┌─ Data for the task

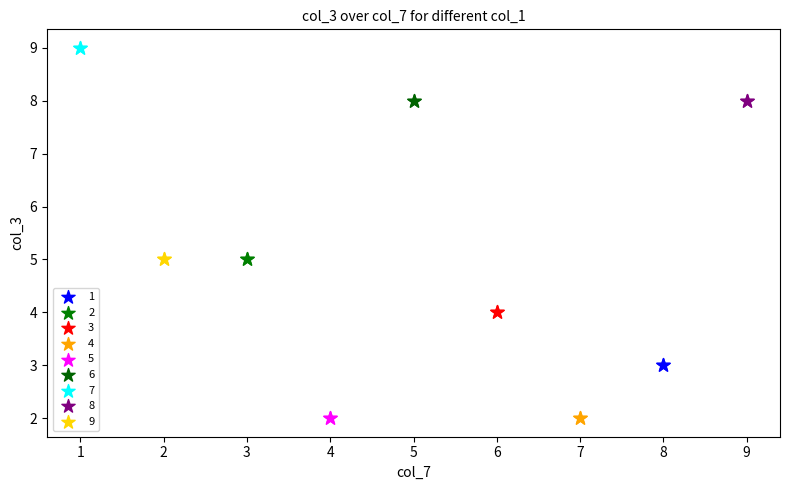

Which series reaches the maximum Y coordinate?

7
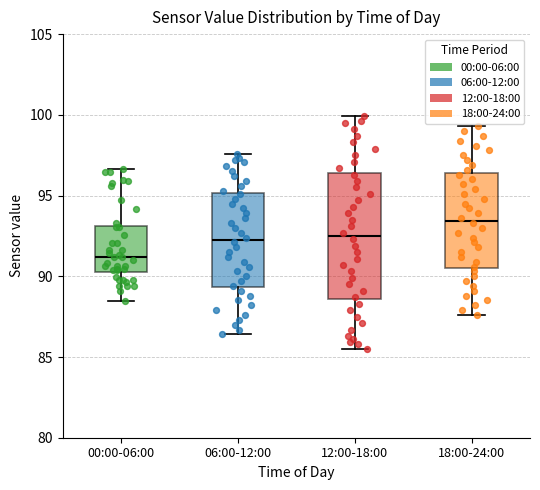

Reading left to right, transcribe this box plot: for each box, give where its median line is, the range the box spans, and where its two whiskers end, as read against the y-axis. The values are not printed on the chart, so give them approximately, as read against the axis.

00:00-06:00: median 91.0, box 90.5 to 93.0, whiskers 88.5 to 96.5
06:00-12:00: median 92.5, box 89.5 to 95.0, whiskers 86.5 to 97.5
12:00-18:00: median 92.5, box 88.5 to 96.5, whiskers 85.5 to 100.0
18:00-24:00: median 93.5, box 90.5 to 96.5, whiskers 87.5 to 99.5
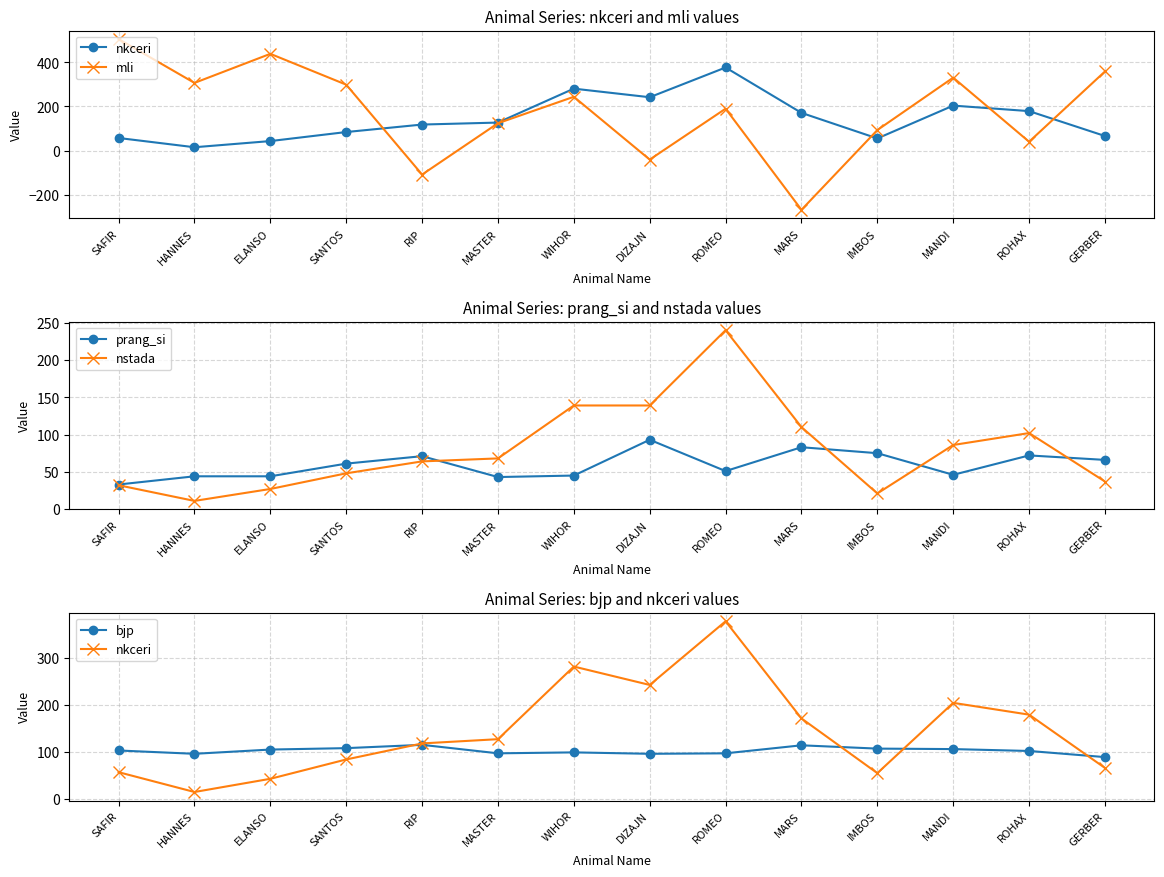

After their last crossing, which series has the higher values: prang_si or mli?

mli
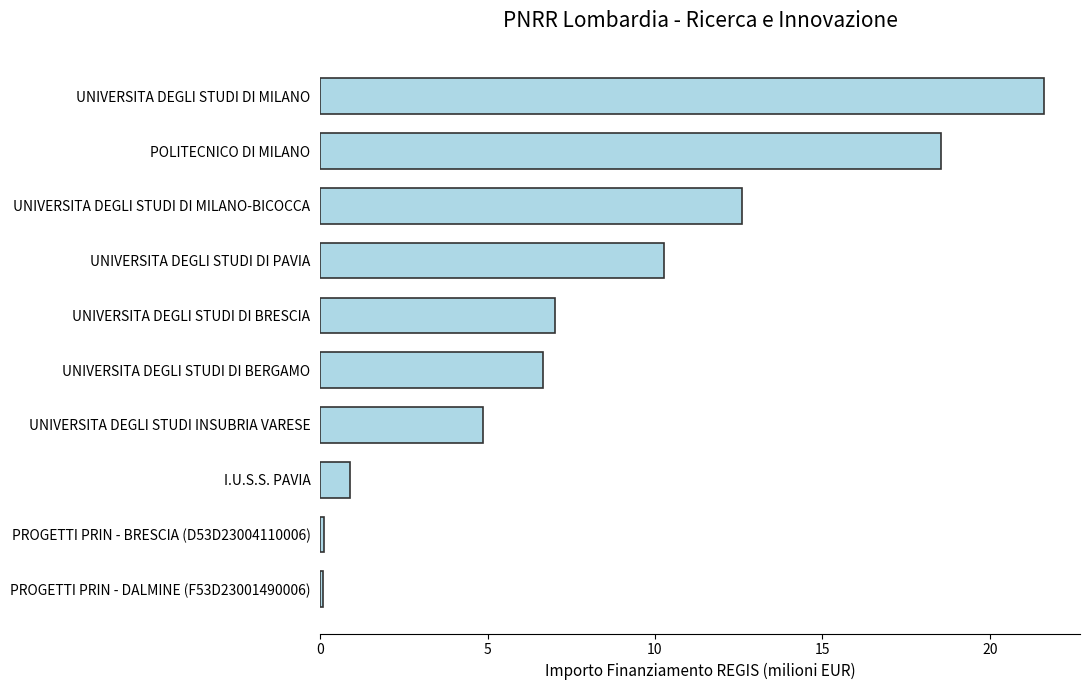

Does the chart contain stacked bars?

No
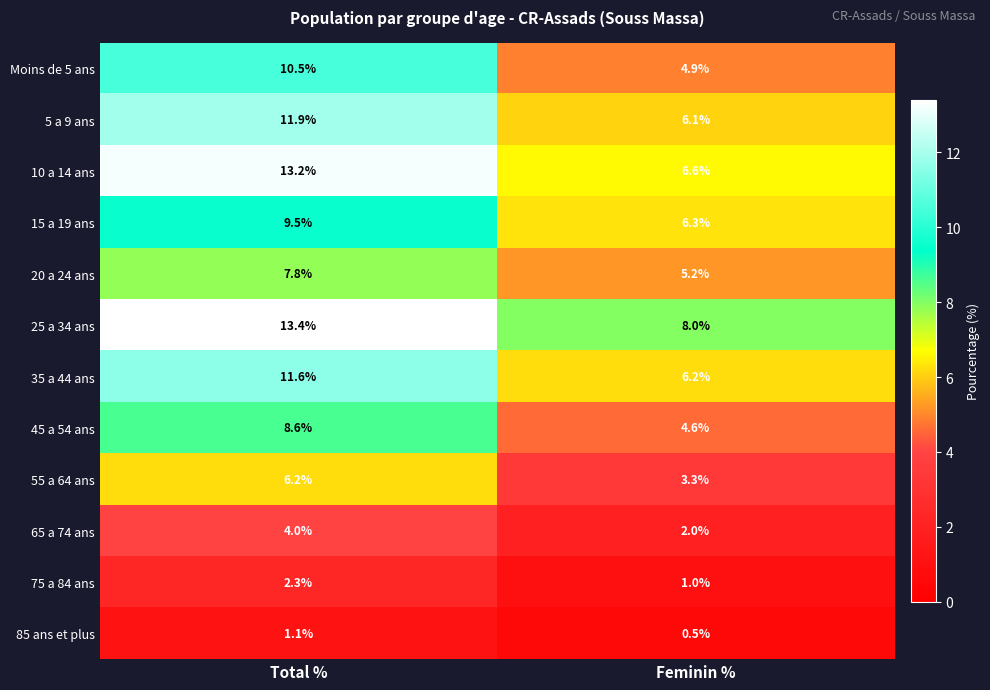

What is the difference between the Moins de 5 ans values at Feminin % and Total %?

5.6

└─

Aim of the task
Can you write out all the lines above word for word, leaving out the pictures?

Expected answer
Which series reaches the maximum Y coordinate?

7

Reading left to right, transcribe this box plot: for each box, give where its median line is, the range the box spans, and where its two whiskers end, as read against the y-axis. The values are not printed on the chart, so give them approximately, as read against the axis.

00:00-06:00: median 91.0, box 90.5 to 93.0, whiskers 88.5 to 96.5
06:00-12:00: median 92.5, box 89.5 to 95.0, whiskers 86.5 to 97.5
12:00-18:00: median 92.5, box 88.5 to 96.5, whiskers 85.5 to 100.0
18:00-24:00: median 93.5, box 90.5 to 96.5, whiskers 87.5 to 99.5

After their last crossing, which series has the higher values: prang_si or mli?

mli

Does the chart contain stacked bars?

No

What is the difference between the Moins de 5 ans values at Feminin % and Total %?

5.6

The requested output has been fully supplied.